> [Stated goal]
Output the lines from the one containing "class: Magnoliopsida" through the end of the entries, inclusive, as a Markdown table with the columns Row and Line. Number the rows in order and leave out any blank lines.

*** Data for this task ***

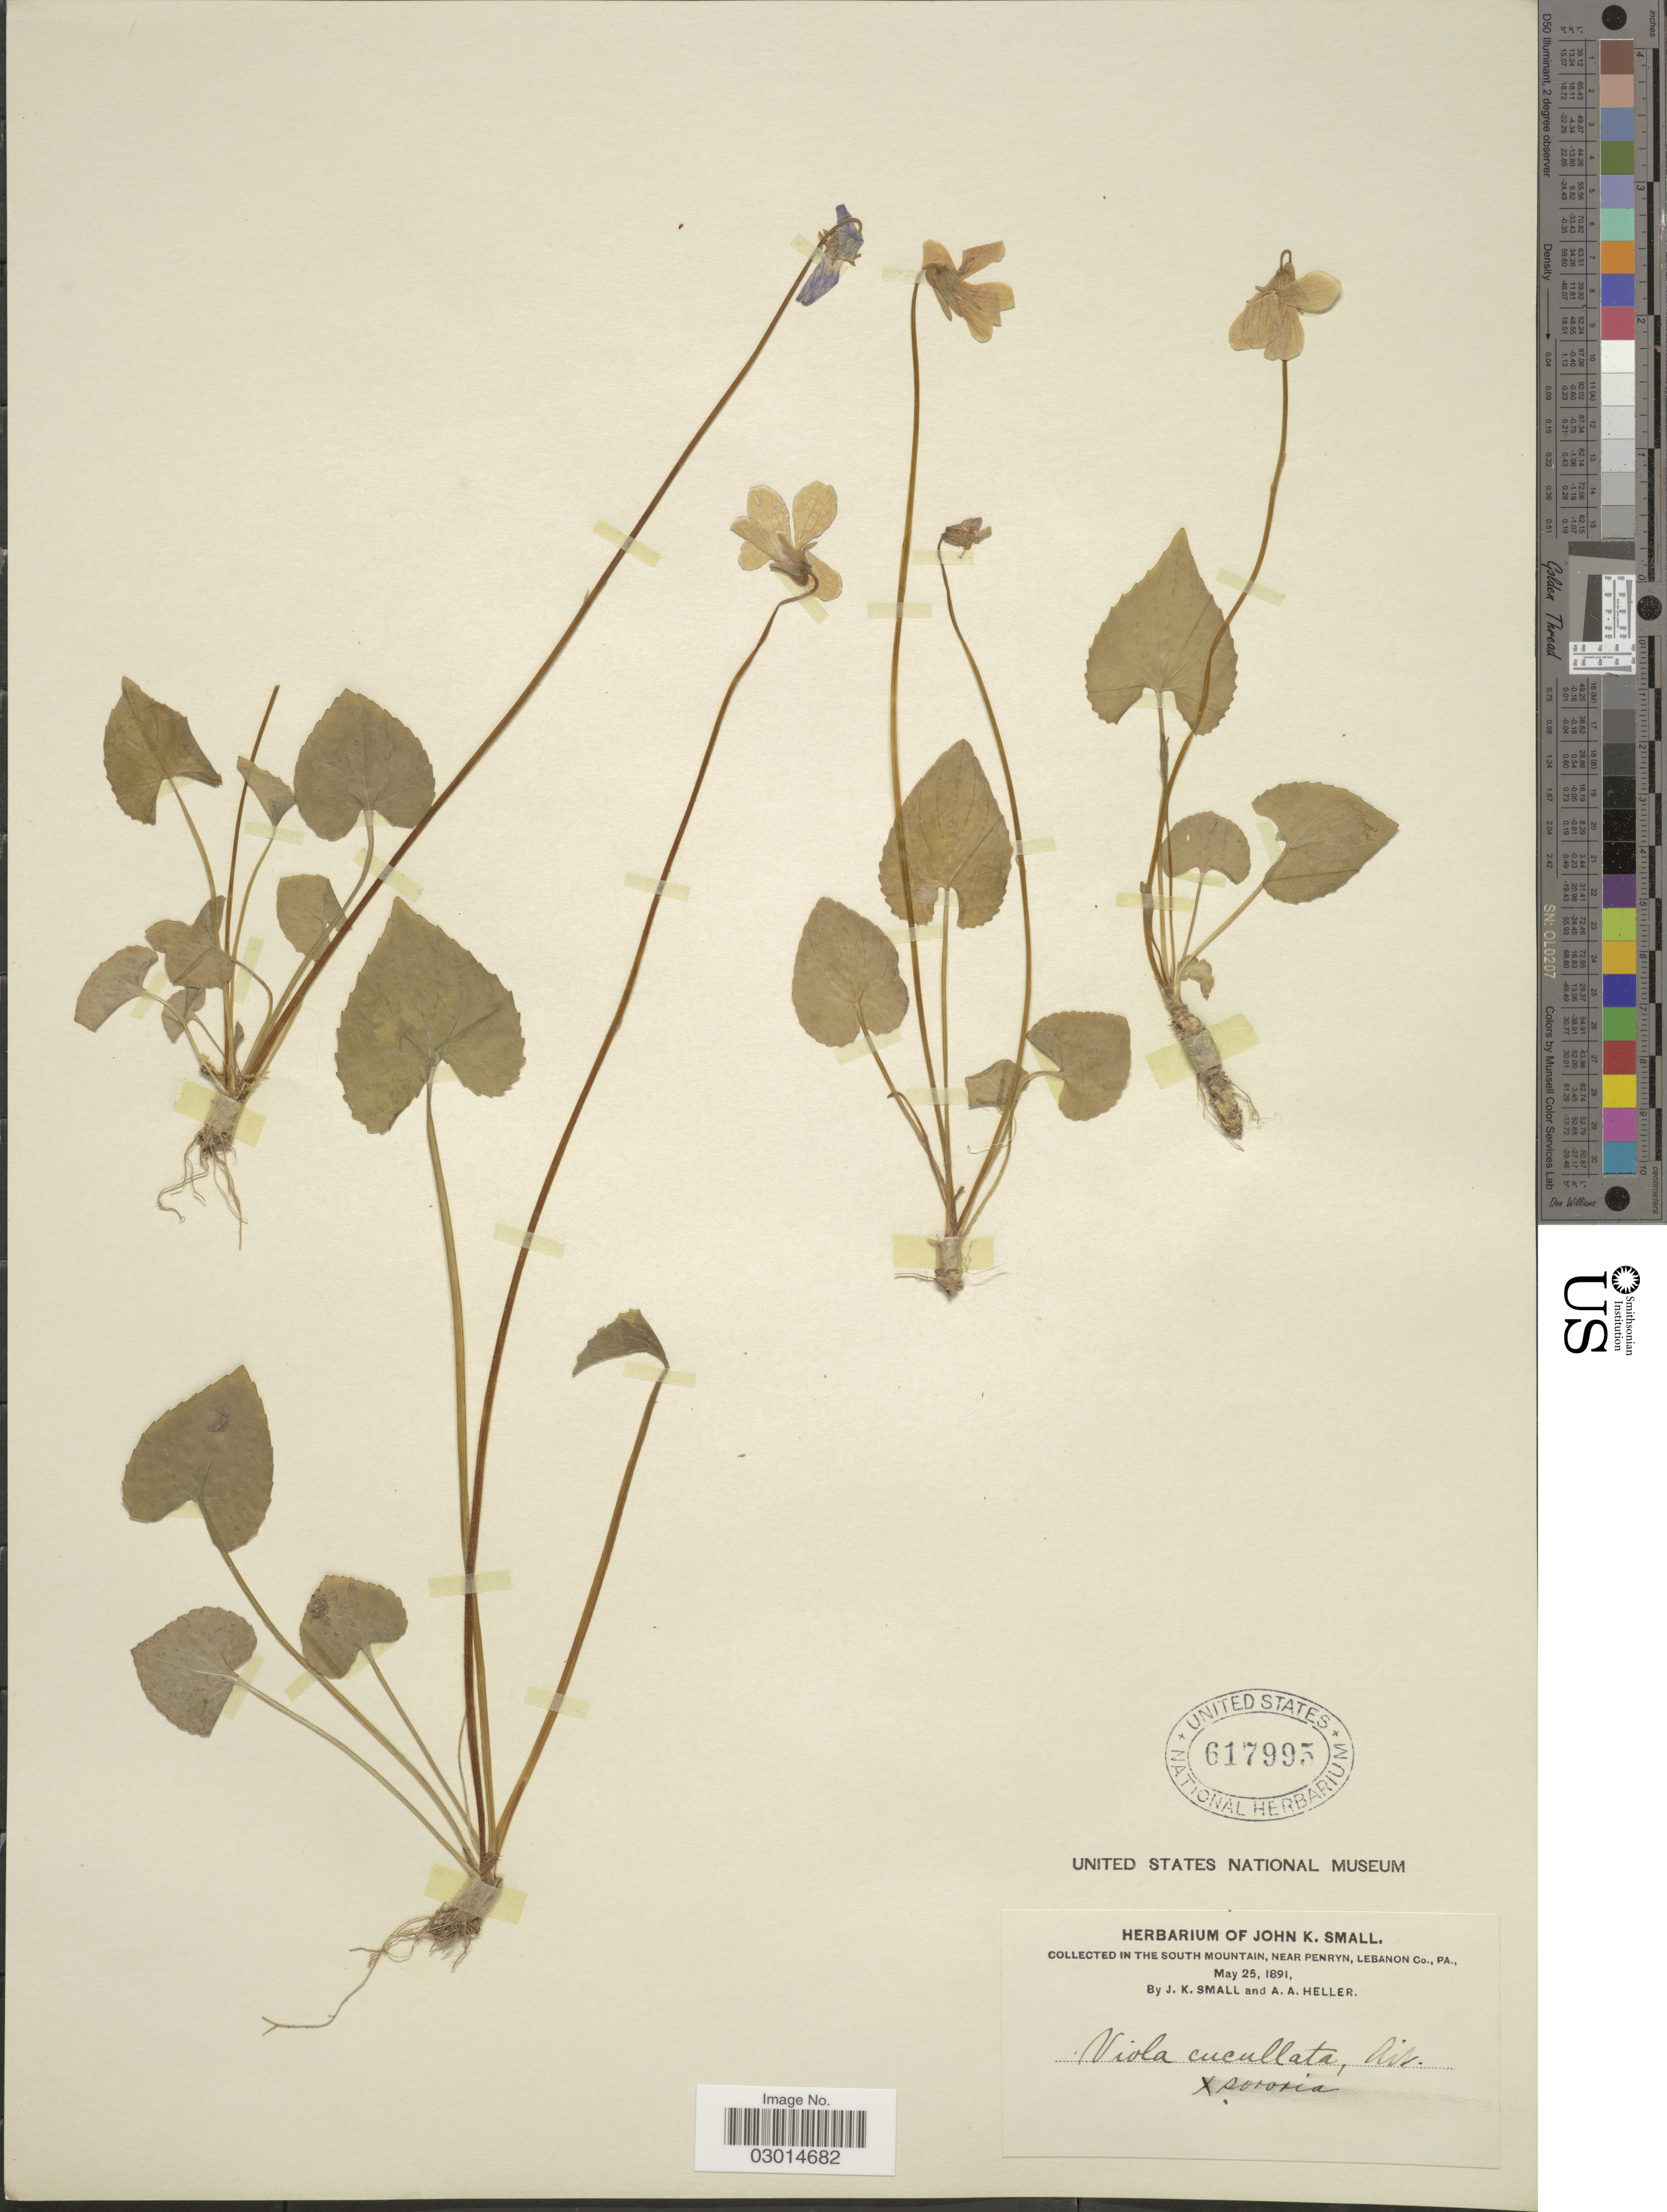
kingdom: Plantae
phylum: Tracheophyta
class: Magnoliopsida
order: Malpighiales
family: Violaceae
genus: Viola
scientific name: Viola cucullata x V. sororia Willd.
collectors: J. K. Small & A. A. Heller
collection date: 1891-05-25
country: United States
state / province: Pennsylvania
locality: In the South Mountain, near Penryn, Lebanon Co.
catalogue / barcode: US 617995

***

> [Written solution]
| Row | Line |
|---|---|
| 1 | class: Magnoliopsida |
| 2 | order: Malpighiales |
| 3 | family: Violaceae |
| 4 | genus: Viola |
| 5 | scientific name: Viola cucullata x V. sororia Willd. |
| 6 | collectors: J. K. Small & A. A. Heller |
| 7 | collection date: 1891-05-25 |
| 8 | country: United States |
| 9 | state / province: Pennsylvania |
| 10 | locality: In the South Mountain, near Penryn, Lebanon Co. |
| 11 | catalogue / barcode: US 617995 |